■ DOKUMENTAUSZUG:
::::

So habe Marx die konzeptionelle Grundlage für einen Postwachstumskommunismus gelegt, der davon ausgeht, dass die kapitalistische Gesellschaftsformation nicht bloß systematisch zwischenmenschliche Ausbeutung, sondern zugleich die Zerstörung gegebener ökologischer Kreisläufe bewirke. Marx habe daher schließlich – anders als Engels – das ursprüngliche Wachstumsdogma des historischen Materialismus angezweifelt (S. 182). Ausgehend von einem ontologischen Monismus erkenne Marx die grundsätzliche Unabhängigkeit der Natur vom Menschen (im Sinne des Hegelschen Nicht-Identischen, S. 92) an, analysiere das Mensch-Natur-Verhältnis jedoch mithilfe eines methodologischen Dualismus. Dies vermeide die sozialkonstruktivistische und letztlich anthropozentrische Marginalisierung der Eigenlogiken von Ökosystemen (welche gemäß Saito z.B. natürliche Grenzen als sozial konstruiert begreift), die in unserer Gegenwart hegemonial geworden ist.

Saito skizziert schließlich, entlang welcher Linien Marx die Verwirklichung eines Postwachstumskommunismus dachte und welche konkreten Praxen und Institutionen hierfür essenziell seien: Überwindung kapitalistischer Konkurrenz durch Sozialismus, genossenschaftliche Organisation des Eigentums, demokratische Organisation regionalisierter Produktionsverhältnisse, Heilung des Stoffwechselrisses statt Produktivismus.

::::

■ GESTELLTE AUFGABE A: Entnimm den nachstehenden Datensätzen jede Zeile, in der die Zeichenfolge „lower“ vorkommt. Groß- und Kleinschreibung zählen dabei.

::::

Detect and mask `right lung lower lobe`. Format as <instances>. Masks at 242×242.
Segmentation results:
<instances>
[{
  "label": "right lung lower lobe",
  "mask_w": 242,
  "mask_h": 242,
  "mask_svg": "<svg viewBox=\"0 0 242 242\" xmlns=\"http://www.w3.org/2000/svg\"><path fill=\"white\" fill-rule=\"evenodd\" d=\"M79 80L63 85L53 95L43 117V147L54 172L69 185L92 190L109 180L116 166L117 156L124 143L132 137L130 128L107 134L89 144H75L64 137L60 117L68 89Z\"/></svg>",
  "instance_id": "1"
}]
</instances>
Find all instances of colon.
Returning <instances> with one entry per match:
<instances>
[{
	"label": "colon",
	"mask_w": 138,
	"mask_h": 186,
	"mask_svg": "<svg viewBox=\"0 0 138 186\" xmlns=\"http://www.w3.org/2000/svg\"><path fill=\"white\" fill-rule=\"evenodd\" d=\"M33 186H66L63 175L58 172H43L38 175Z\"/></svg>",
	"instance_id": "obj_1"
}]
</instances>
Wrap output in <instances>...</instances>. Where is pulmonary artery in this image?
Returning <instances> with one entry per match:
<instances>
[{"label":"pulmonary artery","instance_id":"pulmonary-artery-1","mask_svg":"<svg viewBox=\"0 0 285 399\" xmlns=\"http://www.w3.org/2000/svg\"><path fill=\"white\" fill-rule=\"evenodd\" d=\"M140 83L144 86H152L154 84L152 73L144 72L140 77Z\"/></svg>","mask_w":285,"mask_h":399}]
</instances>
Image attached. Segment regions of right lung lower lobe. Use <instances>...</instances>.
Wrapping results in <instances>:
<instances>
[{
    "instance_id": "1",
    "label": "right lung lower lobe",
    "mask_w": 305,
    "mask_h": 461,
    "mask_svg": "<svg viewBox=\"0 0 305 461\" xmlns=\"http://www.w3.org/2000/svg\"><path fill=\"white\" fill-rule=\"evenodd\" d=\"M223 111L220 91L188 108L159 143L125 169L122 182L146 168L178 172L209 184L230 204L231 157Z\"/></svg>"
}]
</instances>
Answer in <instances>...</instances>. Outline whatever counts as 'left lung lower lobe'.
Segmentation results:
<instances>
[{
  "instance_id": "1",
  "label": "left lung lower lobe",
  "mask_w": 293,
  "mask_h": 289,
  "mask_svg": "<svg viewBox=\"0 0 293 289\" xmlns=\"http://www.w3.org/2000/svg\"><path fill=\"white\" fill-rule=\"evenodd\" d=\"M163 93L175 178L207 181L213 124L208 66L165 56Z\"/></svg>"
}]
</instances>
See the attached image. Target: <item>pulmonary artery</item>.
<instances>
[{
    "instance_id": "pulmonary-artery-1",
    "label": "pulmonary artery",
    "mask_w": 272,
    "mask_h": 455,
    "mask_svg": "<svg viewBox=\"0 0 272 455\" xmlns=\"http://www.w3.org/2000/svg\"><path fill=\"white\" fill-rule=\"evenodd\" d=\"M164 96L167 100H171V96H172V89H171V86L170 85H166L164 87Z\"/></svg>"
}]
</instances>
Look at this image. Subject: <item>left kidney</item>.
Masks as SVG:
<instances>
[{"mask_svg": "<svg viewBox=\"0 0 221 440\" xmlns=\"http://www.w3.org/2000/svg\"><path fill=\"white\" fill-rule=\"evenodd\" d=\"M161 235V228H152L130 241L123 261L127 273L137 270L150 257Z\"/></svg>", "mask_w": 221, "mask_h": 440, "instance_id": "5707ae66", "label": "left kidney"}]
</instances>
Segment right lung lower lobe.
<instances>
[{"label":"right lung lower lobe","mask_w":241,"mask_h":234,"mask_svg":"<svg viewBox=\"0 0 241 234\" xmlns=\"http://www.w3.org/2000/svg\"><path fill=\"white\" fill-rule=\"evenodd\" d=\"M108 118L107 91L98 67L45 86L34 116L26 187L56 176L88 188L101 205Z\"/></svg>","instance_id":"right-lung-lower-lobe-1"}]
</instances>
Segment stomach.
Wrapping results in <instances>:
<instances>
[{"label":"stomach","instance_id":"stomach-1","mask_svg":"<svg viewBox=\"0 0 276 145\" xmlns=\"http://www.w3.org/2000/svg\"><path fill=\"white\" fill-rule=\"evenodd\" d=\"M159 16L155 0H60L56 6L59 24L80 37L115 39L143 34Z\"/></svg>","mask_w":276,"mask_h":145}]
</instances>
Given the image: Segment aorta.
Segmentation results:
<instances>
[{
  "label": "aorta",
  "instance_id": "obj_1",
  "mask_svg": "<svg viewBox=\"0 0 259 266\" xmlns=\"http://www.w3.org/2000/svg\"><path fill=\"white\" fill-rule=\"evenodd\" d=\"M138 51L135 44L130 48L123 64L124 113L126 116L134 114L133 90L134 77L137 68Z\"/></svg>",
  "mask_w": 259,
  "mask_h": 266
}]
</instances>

::::

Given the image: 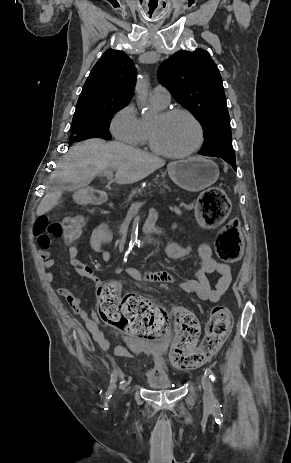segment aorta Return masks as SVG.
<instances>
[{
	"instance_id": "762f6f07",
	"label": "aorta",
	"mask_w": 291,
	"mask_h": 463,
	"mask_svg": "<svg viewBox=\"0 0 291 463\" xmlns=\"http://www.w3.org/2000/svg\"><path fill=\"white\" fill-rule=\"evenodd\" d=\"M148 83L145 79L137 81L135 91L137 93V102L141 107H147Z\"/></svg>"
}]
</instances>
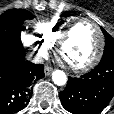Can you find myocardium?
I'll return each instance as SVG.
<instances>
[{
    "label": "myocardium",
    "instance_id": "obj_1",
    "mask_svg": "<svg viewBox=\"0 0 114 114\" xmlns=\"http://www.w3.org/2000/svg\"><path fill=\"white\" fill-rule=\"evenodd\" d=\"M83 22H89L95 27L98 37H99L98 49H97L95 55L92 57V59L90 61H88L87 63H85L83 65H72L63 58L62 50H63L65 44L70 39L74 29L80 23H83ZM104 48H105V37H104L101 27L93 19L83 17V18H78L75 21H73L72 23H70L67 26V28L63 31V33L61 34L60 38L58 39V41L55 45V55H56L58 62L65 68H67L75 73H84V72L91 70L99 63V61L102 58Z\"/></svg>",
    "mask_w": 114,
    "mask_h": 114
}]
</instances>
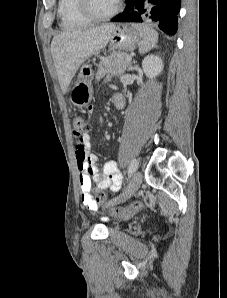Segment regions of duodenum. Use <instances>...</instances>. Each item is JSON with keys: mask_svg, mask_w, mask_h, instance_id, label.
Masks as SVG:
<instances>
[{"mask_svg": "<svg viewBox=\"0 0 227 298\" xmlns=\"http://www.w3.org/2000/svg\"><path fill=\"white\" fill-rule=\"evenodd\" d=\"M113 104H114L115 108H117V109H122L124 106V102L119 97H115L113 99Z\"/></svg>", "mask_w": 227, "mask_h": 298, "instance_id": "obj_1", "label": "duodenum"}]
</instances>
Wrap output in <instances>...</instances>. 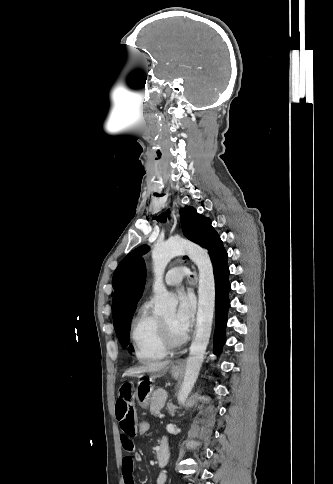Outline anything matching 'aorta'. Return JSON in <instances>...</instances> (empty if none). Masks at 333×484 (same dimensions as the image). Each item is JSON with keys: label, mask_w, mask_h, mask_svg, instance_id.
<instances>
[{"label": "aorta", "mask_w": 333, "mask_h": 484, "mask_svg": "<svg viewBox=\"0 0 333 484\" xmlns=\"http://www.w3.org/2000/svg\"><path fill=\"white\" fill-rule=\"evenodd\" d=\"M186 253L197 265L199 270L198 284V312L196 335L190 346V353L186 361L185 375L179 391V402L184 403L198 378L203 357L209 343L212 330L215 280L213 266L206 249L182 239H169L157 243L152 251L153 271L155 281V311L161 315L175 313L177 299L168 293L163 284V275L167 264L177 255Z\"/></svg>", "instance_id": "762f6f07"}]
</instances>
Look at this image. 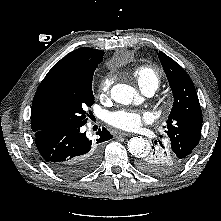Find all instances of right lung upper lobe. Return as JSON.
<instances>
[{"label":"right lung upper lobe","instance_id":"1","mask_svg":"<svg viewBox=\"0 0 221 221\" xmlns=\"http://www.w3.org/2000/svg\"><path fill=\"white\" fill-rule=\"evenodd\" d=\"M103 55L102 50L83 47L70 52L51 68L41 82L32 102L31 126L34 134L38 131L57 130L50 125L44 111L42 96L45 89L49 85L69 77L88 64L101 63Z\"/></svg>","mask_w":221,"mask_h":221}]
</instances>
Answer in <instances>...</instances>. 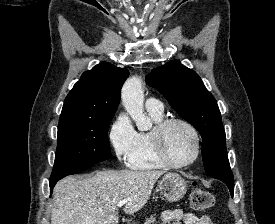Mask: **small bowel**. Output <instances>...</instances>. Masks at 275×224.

::::

■ GESTELLTE AUFGABE B: Kopiere bitte den gesamten Auszug zu Marx' Postwachstumskommunismus Wort für Wort.

■ VOLLSTÄNDIGE AUSGABE A:
Detect and mask `right lung lower lobe`. Format as <instances>. Masks at 242×242.
  "label": "right lung lower lobe",
Image attached. Segment regions of right lung lower lobe. Use <instances>...</instances>.
    "label": "right lung lower lobe",
Answer in <instances>...</instances>. Outline whatever counts as 'left lung lower lobe'.
  "label": "left lung lower lobe",
Segment right lung lower lobe.
[{"label":"right lung lower lobe","mask_w":241,"mask_h":234,"mask_svg":"<svg viewBox=\"0 0 241 234\" xmlns=\"http://www.w3.org/2000/svg\"><path fill=\"white\" fill-rule=\"evenodd\" d=\"M108 118L107 91L98 67L45 86L34 116L26 187L56 176L88 188L101 205Z\"/></svg>","instance_id":"right-lung-lower-lobe-1"}]

■ VOLLSTÄNDIGE AUSGABE B:
So habe Marx die konzeptionelle Grundlage für einen Postwachstumskommunismus gelegt, der davon ausgeht, dass die kapitalistische Gesellschaftsformation nicht bloß systematisch zwischenmenschliche Ausbeutung, sondern zugleich die Zerstörung gegebener ökologischer Kreisläufe bewirke. Marx habe daher schließlich – anders als Engels – das ursprüngliche Wachstumsdogma des historischen Materialismus angezweifelt (S. 182). Ausgehend von einem ontologischen Monismus erkenne Marx die grundsätzliche Unabhängigkeit der Natur vom Menschen (im Sinne des Hegelschen Nicht-Identischen, S. 92) an, analysiere das Mensch-Natur-Verhältnis jedoch mithilfe eines methodologischen Dualismus. Dies vermeide die sozialkonstruktivistische und letztlich anthropozentrische Marginalisierung der Eigenlogiken von Ökosystemen (welche gemäß Saito z.B. natürliche Grenzen als sozial konstruiert begreift), die in unserer Gegenwart hegemonial geworden ist.

Saito skizziert schließlich, entlang welcher Linien Marx die Verwirklichung eines Postwachstumskommunismus dachte und welche konkreten Praxen und Institutionen hierfür essenziell seien: Überwindung kapitalistischer Konkurrenz durch Sozialismus, genossenschaftliche Organisation des Eigentums, demokratische Organisation regionalisierter Produktionsverhältnisse, Heilung des Stoffwechselrisses statt Produktivismus.